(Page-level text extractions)

-- Opening Marker --

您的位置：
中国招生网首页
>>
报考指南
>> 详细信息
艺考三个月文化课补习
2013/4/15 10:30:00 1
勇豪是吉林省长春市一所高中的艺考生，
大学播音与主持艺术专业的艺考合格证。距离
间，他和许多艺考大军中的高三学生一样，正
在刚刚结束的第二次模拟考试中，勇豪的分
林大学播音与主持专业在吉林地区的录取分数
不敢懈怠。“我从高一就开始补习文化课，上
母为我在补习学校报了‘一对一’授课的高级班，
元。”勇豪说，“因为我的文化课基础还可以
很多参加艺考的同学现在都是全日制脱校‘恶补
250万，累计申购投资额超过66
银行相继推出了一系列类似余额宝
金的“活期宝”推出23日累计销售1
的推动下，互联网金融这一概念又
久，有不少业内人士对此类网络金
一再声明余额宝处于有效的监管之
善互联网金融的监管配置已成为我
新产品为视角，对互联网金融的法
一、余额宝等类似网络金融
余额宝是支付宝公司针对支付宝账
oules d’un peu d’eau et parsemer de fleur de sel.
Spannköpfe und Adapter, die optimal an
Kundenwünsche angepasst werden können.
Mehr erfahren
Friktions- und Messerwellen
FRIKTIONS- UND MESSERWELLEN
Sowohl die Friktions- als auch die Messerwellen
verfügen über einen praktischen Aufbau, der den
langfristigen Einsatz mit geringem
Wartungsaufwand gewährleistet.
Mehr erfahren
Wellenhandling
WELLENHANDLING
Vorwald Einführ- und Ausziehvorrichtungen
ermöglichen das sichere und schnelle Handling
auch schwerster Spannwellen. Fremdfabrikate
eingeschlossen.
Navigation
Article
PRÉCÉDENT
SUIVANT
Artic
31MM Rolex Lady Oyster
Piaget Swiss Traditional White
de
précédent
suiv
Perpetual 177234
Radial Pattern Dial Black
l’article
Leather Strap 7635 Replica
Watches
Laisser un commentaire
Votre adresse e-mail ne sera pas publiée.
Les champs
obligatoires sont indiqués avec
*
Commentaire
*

-- Closing Marker --

● PROBLEM STATEMENT:
In the records above, find every line that contains the word "auch" and copy it.

● EXERCISE SOLUTION:
Sowohl die Friktions- als auch die Messerwellen
auch schwerster Spannwellen. Fremdfabrikate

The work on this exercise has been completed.